Creating phishing templates is a fun process. It forces you to think like an attacker. And think like a target. Our case also requires us to use customer input and feedback. We want to understand what our customers think are the most pressing phishing threats so that we can incorporate that into our process of prioritizing and creating phishing templates.

We focus on creating phishing email templates that are “realistic” in that they feel like a real message. This is precisely what attackers do as they create phishing emails. This is also why we use ChatGPT to create some of our phishing templates because attackers will use AI tools like ChatGPT to create real phishing emails.

What’s an attacker's goal as they write a phishing email? Phishing succeeds through psychological manipulation. It is a specific form of social engineering.

The goal is to trick the person receiving the email into doing something, most often that something is clicking a link or opening an attachment. To trick a user, an attacker wants to trigger an emotional reaction. The emotional reaction increases the likelihood that a user will do something irrational or rushed without fully considering the consequences.

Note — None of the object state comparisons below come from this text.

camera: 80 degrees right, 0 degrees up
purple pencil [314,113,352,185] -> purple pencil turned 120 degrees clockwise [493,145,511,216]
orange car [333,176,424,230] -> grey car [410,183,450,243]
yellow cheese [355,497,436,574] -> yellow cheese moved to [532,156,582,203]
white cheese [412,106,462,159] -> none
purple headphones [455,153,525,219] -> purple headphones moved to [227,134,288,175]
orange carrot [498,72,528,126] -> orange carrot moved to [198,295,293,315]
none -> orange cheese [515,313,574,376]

Attackers trigger an emotional reaction by sending a message that evokes fear or anger. Curiosity or excitement works as well but these are harder to trigger in an email.

We sometimes feel bad triggering these emotional reactions but our goal in doing it is to maximize the chances that people don’t fall victim to real phishing attacks. To do that, we have to mirror the process that real attackers use.

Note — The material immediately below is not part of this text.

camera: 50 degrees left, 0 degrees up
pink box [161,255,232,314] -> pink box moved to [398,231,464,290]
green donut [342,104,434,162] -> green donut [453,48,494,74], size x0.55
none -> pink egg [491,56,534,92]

We create phishing templates that fall into 3 categories.

  1. Human written plain text. We write these emails ourselves. We try to write emails that feel real and for things that happen - office parties, new policies, benefits, etc.
  2. ChatGPT written plain text. In this case, we use ChatGPT to write emails. We write prompts for ChatGPT to write a specific type of email. Here is an example of a prompt we have used - write an email announcing an office party. Include a link to signup if you are attending. the email should come from HR. make the email fun.
  3. Copies of real SaaS app emails. For these, we find real-world examples, examples that we have received in our inboxes, and we use them as models for phishing templates. These emails often contain HTML and not just plain text.

Once we have a phishing email written, we create a landing page for the link in the email. We buy real-looking domains and use different subdomains for each template.

We then write a short Slack training message about the email. This Slack message is sent instantly to users that click the link in the email.

We release 5-10 new phishing templates each month to keep them fresh and to cover new and emerging phishing strategies employed by attackers.

When you launch a phishing campaign on Haekka, you can choose multiple templates for us to send. If you choose multiple templates for a campaign, Haekka will randomly shuffle the templates to avoid simple detection by users.